Is there a huge difference between Alan Quartermain, Gameloft’s Shadow Guardian, and Naughty Dog’s original Uncharted series? Not really. They all heavily lift large chunks of inspiration and source material from the original Indiana Jones movies. Uncharted wouldn’t exist without those films, or at the very least it wouldn’t exist without Tomb Raider, which also wouldn’t exist without those films. But Indiana Jones wouldn’t exist without being inspired by old pulp comics, the Doc Savage novel series, and (ironically) the original Alan Quartermain books, to name a few. So you can realistically trace almost everything back to an idea that came before it and the lines frequently start to blur.


As for the games Pocketpair made before Palworld, the studio’s entire history can be summed up with the “we have blank at home” meme. One of its biggest games before Palworld is called Craftopia, an open-world action adventure and crafting game where an elf-ish character fights bootleg Moblins, Bokoblins, and other various enemies that look remarkably similar to Zelda enemies while also paragliding, building vehicles and contraptions, and doing the signature run up the mountain as the camera pans over the whole kingdom thing from Breath of the Wild. Craftopia does do a few things differently to set itself apart, but it’s all pretty shameless stuff on the surface. The paraglider specifically feels almost identical to Breath of the Wild.


Then there’s the upcoming Pocketpair title Nevergrave, which seems heavily inspired by the smash hit Metroidvania game Hollow Knight, right down to the color palette, combat, and traversal. Again, it adds enough new gameplay elements into the mix to kind of stand on its own, but if there’s an argument that Palworld deserves to copy Pokémon because Pokémon games are becoming stale and phoned in every year, can the same really be said for the Hollow Night and Zelda franchises? Not quite.
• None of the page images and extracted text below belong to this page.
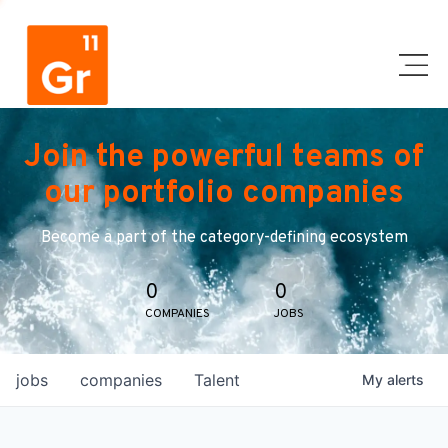
Join the powerful teams of
our portfolio companies
Become a part of the category-defining ecosystem
0
0
COMPANIES
JOBS
jobs
companies
Talent
My
alerts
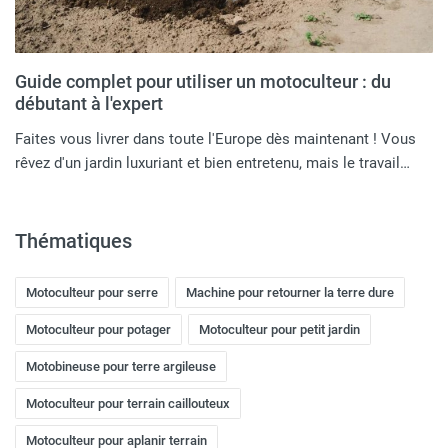
Guide complet pour utiliser un motoculteur : du
débutant à l'expert
Faites vous livrer dans toute l'Europe dès maintenant ! Vous
rêvez d'un jardin luxuriant et bien entretenu, mais le travail…
Thématiques
Motoculteur pour serre
Machine pour retourner la terre dure
Motoculteur pour potager
Motoculteur pour petit jardin
Motobineuse pour terre argileuse​
Motoculteur pour terrain caillouteux​
Motoculteur pour aplanir terrain​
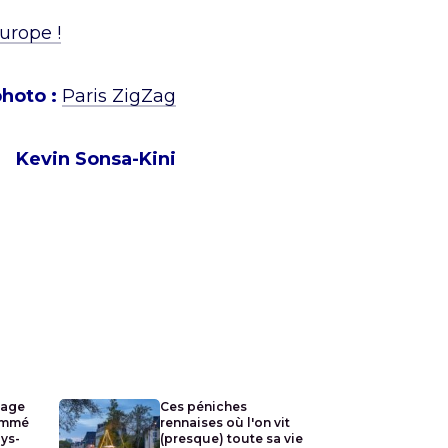
Europe !
photo :
Paris ZigZag
Kevin Sonsa-Kini
lage
Ces péniches
ommé
rennaises où l'on vit
ays-
(presque) toute sa vie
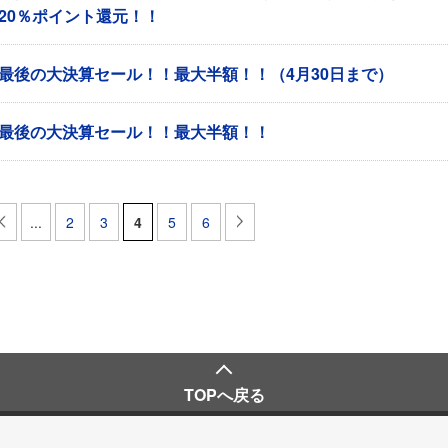
20％ポイント還元！！
最後の大決算セール！！最大半額！！（4月30日まで）
最後の大決算セール！！最大半額！！
...
2
3
4
5
6
TOPへ戻る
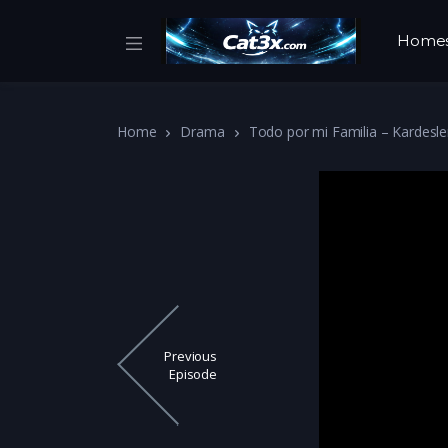
Home
Home
Drama
Todo por mi Familia – Kardesle
Previous
Episode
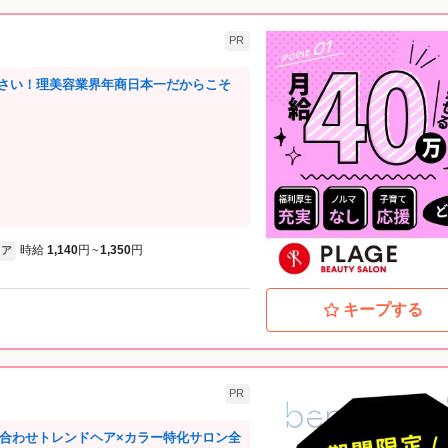
PR
さい！理美容業界年商日本一だからこそ
時給
1,140
円
1,350
円
ア
~
キープする
PR
■ 似合わせトレンドヘア×カラー特化サロン全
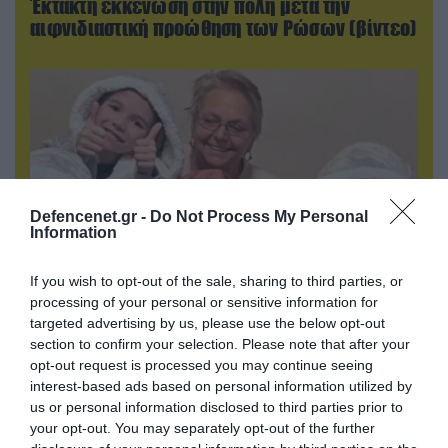
Έκτακτη εκκένωση στην πόλη μετά την
αιφνιδιαστική προώθηση των Ρώσων (βίντεο)
Defencenet.gr -
Do Not Process My Personal
Information
If you wish to opt-out of the sale, sharing to third parties, or
processing of your personal or sensitive information for
06.08.2026 | 09:02
targeted advertising by us, please use the below opt-out
ΗΠΑ: Το τελευταίο μήνυμα της μητέρας στον
section to confirm your selection. Please note that after your
πρώην σύζυγό της πριν από τη δολοφονία των
opt-out request is processed you may continue seeing
4 παιδιών τους – «Έχουν ίωση»
interest-based ads based on personal information utilized by
us or personal information disclosed to third parties prior to
your opt-out. You may separately opt-out of the further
While describing Palworld’s similarities to Pokémon, I find myself talking about how such similarities are“on the surface”. Most of the controversy is around what people can immediately see and recognize as being something that looks like Pokémon. Looking at both Pokémon and Palworld designs as they’re running in their respective games reveals some similarities but nothing that feels like a specific one to one copy. But some folks have started to look under the surface at Palworld’s creature designs - specifically the way its 3D models are built - and that’s where a bunch of smoking guns start to show up. Twitter user byofrog took several 3D models from Palworld and overlapped them with 3D models from Pokémon and found a bunch with proportions that line up directly. The results are – at least on the surface – pretty damning. Now, this could all be a huge coincidence, but coming from a studio with a history of borrowing visuals, gameplay mechanics, and more from already established franchises, the benefit of the doubt starts to diminish rapidly.


Pocketpair’s CEO Takuro Mizobe issued a response to the accusations, saying “While we have received various opinions about Palworld, it is important to note that the supervision of all materials related to Palworld is conducted by a team, including myself. I bear the responsibility for the produced materials.” That’s a fairly empty, nebulous statement that is mostly just saying “we look at everything before we put it in our game”, which doesn’t exactly confirm the accusations or deny them. It’s saying that several humans are involved in the art asset approval process before they become interactive elements in a product you can purchase and play, but it’s not saying anything about the creative process that gets them to the approval table to begin with.

As of right this second, there’s certainly a lot of smoke but not necessarily a fire. But as people continue to dig deeper into Palworld, who knows what kind of stuff they’ll dredge up. We’re sort of in uncharted territory here (or Alan Quartermain territory if you prefer) but we’ve also seen this kind of thing happen tons of times before in the great medium of video games. We know how Nintendo and Pokémon’s legal team operate, but we know that it’s totally feasible to create and sell a Pokémon-inspired game legally without getting cease and desisted to death.